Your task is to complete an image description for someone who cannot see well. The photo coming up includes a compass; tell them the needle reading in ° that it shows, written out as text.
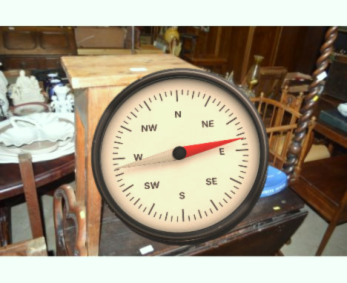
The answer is 80 °
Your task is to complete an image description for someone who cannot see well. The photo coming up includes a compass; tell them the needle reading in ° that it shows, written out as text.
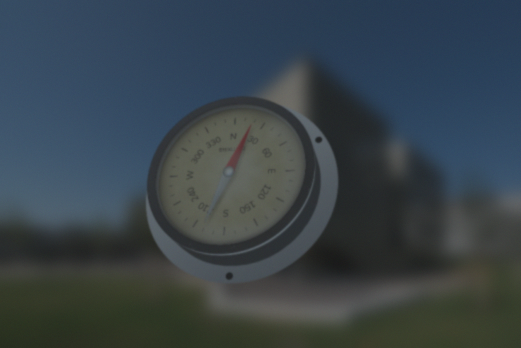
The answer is 20 °
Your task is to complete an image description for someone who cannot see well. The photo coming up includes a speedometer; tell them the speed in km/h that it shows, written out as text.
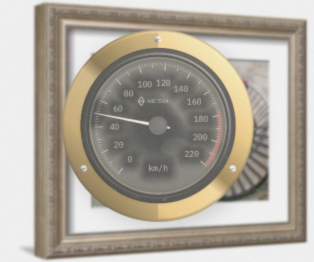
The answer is 50 km/h
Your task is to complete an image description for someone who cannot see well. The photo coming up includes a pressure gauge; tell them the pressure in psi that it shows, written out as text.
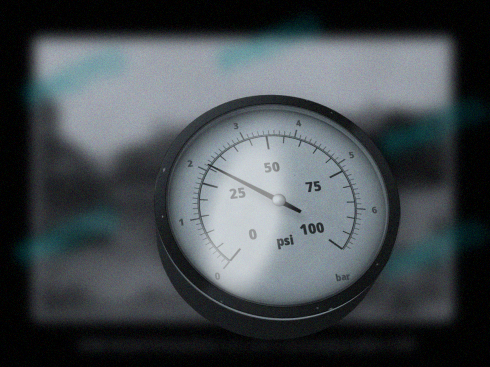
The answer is 30 psi
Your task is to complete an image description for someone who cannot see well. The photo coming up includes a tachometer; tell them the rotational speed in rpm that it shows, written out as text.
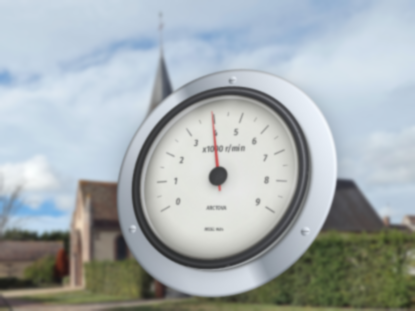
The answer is 4000 rpm
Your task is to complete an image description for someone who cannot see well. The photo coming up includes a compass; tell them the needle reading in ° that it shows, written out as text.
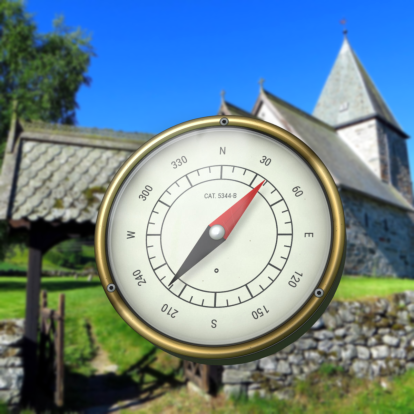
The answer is 40 °
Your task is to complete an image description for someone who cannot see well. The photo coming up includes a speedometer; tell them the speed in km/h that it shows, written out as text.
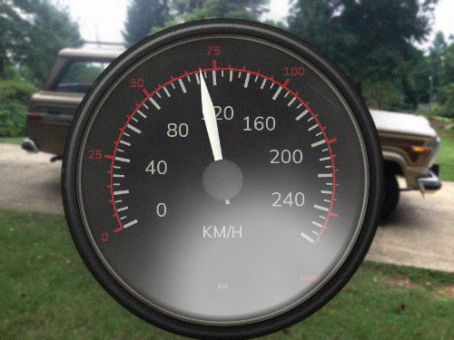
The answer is 112.5 km/h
----------------------------------------
» **EXERCISE DIRECTIONS**: Gather every line in the listing above that contains the word "answer". Case counts, and each matching line should be reproduced in full.

» **WORKED SOLUTION**:
The answer is 80 °
The answer is 20 °
The answer is 50 km/h
The answer is 30 psi
The answer is 4000 rpm
The answer is 40 °
The answer is 112.5 km/h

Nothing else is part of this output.